According to NASA, over 95% of the universe is made up mysterious substances known as dark matter and dark energy. We only really understand less than 5% of the cosmos.
Modern biology suggests that 98% of the human genome is non-protein coding, or so-called ‘junk’ DNA. We are just beginning to figure out how the vast majority of our genetic material works.
In physics and biology, progress comes in the form of “knowing what we don’t know”, opening up promising new lines of research and technology development. Is there an equivalent in the business world–something that is fundamental, yet we know very little about? I can think of at least two possibilities.
My first candidate for the ‘dark matter’ of the business universe is services.
Though services make up almost 80% of the US economy, they are defined more by what they aren’t–not manufacturing, not agriculture–than what they are. Recent research papers are arguing that most of our definitions of services are wrong. It’s not about the lack of a physical product. Services are a fundamental challenge because they require businesses to treat customers as both a ‘wave’ and a ‘particle’: simultaneously as a customer to be served, and as a supplier or a producer to be managed.
My second ‘dark matter’ candidate, perhaps even more mysterious, is knowledge.
Economists will tell you that intangible, knowledge-based assets have made up the majority of capital in the US economy since the late 1960’s, and businesses “know” that knowledge is fundamental to innovation and competitiveness. But knowledge is not just another asset to be managed in the same way, or another form of property to be bought and sold. There is a fundamental ‘uncertainty principle’ around knowledge. Unlike information, knowledge is a capacity for action based on human understanding, placing limits on how easily it can be created, shared, and applied to different situations.

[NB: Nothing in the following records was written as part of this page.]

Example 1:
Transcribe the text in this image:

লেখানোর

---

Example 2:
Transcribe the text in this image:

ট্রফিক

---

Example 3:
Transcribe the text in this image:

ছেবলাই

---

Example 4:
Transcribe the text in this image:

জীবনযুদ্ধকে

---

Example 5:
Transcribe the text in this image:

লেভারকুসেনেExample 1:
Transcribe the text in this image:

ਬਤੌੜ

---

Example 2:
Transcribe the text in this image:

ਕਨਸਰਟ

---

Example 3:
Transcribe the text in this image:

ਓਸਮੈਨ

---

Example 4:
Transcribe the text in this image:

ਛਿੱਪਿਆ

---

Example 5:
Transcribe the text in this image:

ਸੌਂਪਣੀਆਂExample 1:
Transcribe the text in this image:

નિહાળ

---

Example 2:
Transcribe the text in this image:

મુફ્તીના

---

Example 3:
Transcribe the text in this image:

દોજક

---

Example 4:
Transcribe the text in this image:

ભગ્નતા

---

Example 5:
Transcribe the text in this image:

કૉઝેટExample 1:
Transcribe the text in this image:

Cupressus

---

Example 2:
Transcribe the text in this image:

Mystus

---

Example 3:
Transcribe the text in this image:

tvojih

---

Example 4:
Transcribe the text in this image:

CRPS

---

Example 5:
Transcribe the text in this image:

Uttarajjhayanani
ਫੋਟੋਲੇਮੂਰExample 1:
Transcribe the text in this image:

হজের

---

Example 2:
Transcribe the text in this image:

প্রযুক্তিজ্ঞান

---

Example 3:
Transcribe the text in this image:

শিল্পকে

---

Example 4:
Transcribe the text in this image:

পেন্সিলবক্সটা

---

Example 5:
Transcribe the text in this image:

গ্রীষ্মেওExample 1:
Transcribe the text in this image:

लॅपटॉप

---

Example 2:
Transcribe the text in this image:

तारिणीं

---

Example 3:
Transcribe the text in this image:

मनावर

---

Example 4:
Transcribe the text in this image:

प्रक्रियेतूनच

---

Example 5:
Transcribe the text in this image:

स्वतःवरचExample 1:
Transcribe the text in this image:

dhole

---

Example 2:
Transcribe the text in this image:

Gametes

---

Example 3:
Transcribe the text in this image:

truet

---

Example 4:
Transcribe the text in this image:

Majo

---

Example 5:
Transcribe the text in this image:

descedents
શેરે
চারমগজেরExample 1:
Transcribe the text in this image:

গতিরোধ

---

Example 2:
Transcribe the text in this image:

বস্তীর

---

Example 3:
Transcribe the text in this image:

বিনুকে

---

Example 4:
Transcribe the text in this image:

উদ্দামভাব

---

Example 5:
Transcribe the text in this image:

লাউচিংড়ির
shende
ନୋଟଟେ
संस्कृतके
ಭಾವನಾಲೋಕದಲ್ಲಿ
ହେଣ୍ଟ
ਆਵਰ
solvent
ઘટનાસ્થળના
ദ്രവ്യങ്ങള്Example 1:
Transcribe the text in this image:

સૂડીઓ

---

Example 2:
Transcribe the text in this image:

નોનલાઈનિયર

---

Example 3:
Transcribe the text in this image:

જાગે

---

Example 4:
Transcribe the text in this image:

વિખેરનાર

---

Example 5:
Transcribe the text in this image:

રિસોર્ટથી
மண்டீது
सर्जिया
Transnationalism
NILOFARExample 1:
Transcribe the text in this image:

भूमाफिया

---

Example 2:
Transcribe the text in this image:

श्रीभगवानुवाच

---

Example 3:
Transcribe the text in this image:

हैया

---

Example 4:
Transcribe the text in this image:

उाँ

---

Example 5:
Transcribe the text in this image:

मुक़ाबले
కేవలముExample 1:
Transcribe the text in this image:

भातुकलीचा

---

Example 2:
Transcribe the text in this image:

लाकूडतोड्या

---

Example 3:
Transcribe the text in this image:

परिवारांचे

How can the ‘dark matter’ of the business universe open up promising new directions for business theory, and business practice?
In terms of theory, both services and knowledge challenge our most fundamental understanding of what it means to be a business firm operating in a market. The boundaries of the firm are much less solid, as knowledge-centered business depends on complicated relationships between shared knowledge in the outside world, and the businesses that try to exploit it for private gain. The inside-out relationship with customers in service-centered business also challenges traditional firm boundaries.

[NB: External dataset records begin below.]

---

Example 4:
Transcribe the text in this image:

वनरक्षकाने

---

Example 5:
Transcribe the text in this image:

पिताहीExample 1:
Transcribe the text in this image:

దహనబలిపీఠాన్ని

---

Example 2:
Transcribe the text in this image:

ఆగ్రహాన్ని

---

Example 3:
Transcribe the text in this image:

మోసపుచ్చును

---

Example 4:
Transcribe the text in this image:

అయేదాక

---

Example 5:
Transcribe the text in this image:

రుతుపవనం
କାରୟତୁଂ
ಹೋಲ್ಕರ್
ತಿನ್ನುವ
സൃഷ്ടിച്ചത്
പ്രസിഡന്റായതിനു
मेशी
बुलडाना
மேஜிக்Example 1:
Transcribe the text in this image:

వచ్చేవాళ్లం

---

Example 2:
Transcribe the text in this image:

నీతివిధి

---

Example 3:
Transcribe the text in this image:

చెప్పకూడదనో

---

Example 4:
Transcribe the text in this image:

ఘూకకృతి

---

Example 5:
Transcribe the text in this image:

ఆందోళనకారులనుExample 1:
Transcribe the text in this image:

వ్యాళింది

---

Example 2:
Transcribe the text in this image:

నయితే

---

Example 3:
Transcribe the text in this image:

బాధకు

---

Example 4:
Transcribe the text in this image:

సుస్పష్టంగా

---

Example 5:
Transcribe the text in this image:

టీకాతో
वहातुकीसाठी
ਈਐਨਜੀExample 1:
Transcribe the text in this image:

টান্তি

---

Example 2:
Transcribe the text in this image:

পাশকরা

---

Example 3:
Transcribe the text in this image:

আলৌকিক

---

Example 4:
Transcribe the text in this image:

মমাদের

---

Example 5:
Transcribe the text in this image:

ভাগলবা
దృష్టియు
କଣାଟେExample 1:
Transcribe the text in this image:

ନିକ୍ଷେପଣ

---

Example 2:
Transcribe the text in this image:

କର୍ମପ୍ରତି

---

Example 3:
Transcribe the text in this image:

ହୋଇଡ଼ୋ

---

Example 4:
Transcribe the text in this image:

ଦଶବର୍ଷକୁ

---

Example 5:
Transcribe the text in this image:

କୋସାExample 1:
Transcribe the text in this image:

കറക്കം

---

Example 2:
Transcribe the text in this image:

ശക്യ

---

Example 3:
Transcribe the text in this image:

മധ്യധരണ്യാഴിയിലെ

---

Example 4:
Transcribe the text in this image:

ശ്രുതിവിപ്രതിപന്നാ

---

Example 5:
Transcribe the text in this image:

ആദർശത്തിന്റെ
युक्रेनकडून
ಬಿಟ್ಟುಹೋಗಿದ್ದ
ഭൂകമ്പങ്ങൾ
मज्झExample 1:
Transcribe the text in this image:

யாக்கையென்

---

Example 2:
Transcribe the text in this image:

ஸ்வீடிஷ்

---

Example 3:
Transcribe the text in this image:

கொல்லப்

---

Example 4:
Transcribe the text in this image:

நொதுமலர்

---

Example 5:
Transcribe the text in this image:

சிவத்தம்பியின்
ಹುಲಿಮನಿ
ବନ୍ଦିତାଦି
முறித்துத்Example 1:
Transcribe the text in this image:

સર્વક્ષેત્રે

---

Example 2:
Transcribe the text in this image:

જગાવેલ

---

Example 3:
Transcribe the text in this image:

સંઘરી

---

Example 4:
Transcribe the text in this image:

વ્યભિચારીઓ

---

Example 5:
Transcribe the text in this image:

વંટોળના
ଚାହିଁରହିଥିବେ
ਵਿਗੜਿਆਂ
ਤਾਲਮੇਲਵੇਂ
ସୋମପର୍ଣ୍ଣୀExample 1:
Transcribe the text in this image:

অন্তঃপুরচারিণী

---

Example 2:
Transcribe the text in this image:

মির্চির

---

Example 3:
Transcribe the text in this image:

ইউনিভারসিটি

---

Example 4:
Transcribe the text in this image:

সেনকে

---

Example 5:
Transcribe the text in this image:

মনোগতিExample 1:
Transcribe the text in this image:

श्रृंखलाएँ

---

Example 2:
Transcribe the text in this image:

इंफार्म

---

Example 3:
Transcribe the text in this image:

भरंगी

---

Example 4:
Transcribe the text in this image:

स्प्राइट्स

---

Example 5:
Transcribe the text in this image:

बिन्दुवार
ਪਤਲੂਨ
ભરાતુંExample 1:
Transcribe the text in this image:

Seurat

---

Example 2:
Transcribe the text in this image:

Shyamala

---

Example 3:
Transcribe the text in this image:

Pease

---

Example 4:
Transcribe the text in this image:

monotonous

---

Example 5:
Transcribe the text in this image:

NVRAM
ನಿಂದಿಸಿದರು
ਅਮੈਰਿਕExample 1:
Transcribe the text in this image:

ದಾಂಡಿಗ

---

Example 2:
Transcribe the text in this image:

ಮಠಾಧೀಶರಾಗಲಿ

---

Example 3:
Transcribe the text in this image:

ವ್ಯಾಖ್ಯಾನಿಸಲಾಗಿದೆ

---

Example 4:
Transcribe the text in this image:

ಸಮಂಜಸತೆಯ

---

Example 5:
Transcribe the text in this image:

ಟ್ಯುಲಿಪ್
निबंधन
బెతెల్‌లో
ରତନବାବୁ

The concept of a well-functioning competitive market gets stretched to the limit because knowledge-based and service-based products are the opposite of well-defined commodities, and because of the extreme lack of ‘perfect information’ held by buyers and sellers. Rather than seeing ‘dark matter’ as an extreme but rare case of normal reality, we have to change our thinking to make knowledge-centered or service-centered business the norm, not the exception.
In terms of business practice, we have the emergence of the ultimate global, open, low-cost technology for sharing knowledge and delivering services–our old friend the Internet. Don’t be fooled into thinking that you know what the Internet is capable of. We are only today getting reasonable broadband, always-on penetration in the developed word. Only one-sixth of humanity is on the Internet. And we are just beginning to figure out how to use the Internet in truly innovative ways that don’t simply automate what came before (see e-commerce). It took us almost ten years to figure out how to blog! We might speed things up by focusing on fundamental business unknowns, rather than just reacting to new applications that emerge from geekdom.
Do we know how little we know about the business universe?
Thanks to my colleague Steve Alter for the recent research on services.